Actual coastal groundwater systems involving freshwater and saltwater are complex, as may be seen by examining the technical study of the Pompano area referenced above.  A useful analysis of such complex systems involves obtaining adequate monitoring well data and developing a conceptual description of the system based on the monitoring well data.  Due to the complexity of the system and incompleteness of monitoring well data, there will be uncertainty in the results of the conceptual analysis.  Such uncertainty may be reduced and questions raised by the conceptual analysis may be addressed by using computer techniques to simulate the freshwater-saltwater system.  Once the computer simulation is deemed to adequately agree with the real data from the monitoring wells, the simulation (model) may be probed to isolate the simulated effects of the various factors influencing the saltwater intrusion, such as water well pumpage, rainfall, artificial drainage, artificial recharge, and sea level rise.

Such computer simulation was accomplished for the Pompano area.  The results are reported in a paper titled "Effect of Sea-Level Rise on Salt Water Intrusion near a Coastal Well Field in Southeastern, Florida" (128).  The model results were that water well pumpage in the Pompano Wellfield had the greatest simulated effect on accelerating simulated saltwater intrusion, and that a period of below average rainfall had less effect in the model.  Simulated artificial recharge accomplished by over-irrigating a golf course near the wellfield reduced the simulated saltwater intrusion.  Simulating historical sea-level rise produced a discernible increase in saltwater intrusion, but it was less than the effect of wellfield pumping.  Simulating increased rates of sea-level rise greater than the historical rate caused corresponding increases in rates of saltwater intrusion.

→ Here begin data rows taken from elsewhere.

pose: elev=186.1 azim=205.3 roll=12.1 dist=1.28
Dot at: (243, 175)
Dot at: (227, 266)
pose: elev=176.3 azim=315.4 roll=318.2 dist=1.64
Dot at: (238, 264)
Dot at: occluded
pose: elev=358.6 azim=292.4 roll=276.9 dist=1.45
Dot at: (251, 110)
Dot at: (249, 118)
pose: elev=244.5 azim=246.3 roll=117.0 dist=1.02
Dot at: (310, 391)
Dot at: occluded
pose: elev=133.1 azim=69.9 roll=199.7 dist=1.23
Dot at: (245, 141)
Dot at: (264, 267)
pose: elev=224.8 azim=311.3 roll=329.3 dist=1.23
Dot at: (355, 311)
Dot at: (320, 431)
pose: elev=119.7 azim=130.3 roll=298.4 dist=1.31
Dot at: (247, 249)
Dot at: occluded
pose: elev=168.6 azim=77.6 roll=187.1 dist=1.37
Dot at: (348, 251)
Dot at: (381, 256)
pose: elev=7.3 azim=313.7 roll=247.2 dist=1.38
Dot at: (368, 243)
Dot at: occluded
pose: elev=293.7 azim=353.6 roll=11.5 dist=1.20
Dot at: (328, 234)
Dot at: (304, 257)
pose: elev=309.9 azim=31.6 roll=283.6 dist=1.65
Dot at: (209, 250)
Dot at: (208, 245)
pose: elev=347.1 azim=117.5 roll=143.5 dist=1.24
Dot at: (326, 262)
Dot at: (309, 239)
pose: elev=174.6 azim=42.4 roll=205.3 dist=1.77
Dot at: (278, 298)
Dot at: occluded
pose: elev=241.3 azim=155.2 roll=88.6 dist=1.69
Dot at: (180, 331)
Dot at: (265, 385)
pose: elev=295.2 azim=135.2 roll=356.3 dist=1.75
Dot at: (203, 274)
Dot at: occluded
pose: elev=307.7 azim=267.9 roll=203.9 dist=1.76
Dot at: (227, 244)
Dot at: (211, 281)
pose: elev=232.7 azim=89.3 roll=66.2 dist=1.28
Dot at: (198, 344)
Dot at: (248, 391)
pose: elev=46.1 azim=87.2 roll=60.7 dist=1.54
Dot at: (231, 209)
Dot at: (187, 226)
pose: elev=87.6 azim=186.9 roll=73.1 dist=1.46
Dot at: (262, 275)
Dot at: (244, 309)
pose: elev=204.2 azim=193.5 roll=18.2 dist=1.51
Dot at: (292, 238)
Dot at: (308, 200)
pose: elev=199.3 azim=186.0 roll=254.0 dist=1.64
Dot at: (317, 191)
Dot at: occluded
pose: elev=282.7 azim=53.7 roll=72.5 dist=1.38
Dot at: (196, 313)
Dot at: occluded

This modeling study applied sophisticated computer techniques to a large three dimensional saltwater intrusion model (the software used is called SEAWAT) applied to a long historical period (105 years) and a large area (more than 100 square miles).  Such a large saltwater intrusion model is computationally intensive so that great computer speed was needed.  This speed was accomplished with cluster computing, which links computers together to perform simultaneous computations.  Even so, the accuracy of the simulation was limited.  Calculated maximum salt concentrations at important monitoring well sites were only about half of the concentration in the monitoring wells, and the advance of the saltwater tongue over freshwater shown in Figure 3 was not captured.  Nevertheless, the timing of increase and decrease in salt concentrations and the areal distribution of the saltwater intrusion into the permeable production layer was captured reasonably well, and the model was deemed sufficiently accurate to support inferences.

Managing Saltwater Intrusion

A large proportion of the world's population is located near an ocean coast.  Many highly populated coastal areas rely entirely or partly on groundwater in aquifers that are subject to saltwater intrusion.  The three-step approach to managing saltwater intrusion (monitoring, conceptual description, computer model) would be beneficial anywhere.  A thorough understanding of the complexities of the freshwater-saltwater system is necessary for all three steps.  Furthermore, a hydrogeologist must be able to deal effectively with uncertainty caused by suboptimal data, limitations of the analytical procedures used to produce a conceptual description, and limitations computer modeling software and hardware.

Cost effective solutions depend on local conditions.  In probably all cases of saltwater intrusion some uncertainty regarding the best management strategy exists.  If the strategy is too cautious the use of the freshwater resource will not be optimal.  If the strategy is incautious the freshwater resource may be damaged by saltwater intrusion.  Although saltwater intrusion is reversible by diminishing the activities that are causing it and/or via mitigating measures involving artificial recharge, the recovery will be slow.  Consequently, it is generally best to protect the freshwater from increase in salinity to the degree that the water is unsuitable for beneficial use.

Managing saltwater intrusion is a complex issue and a qualified hydrogeologist should be consulted when it must be addressed.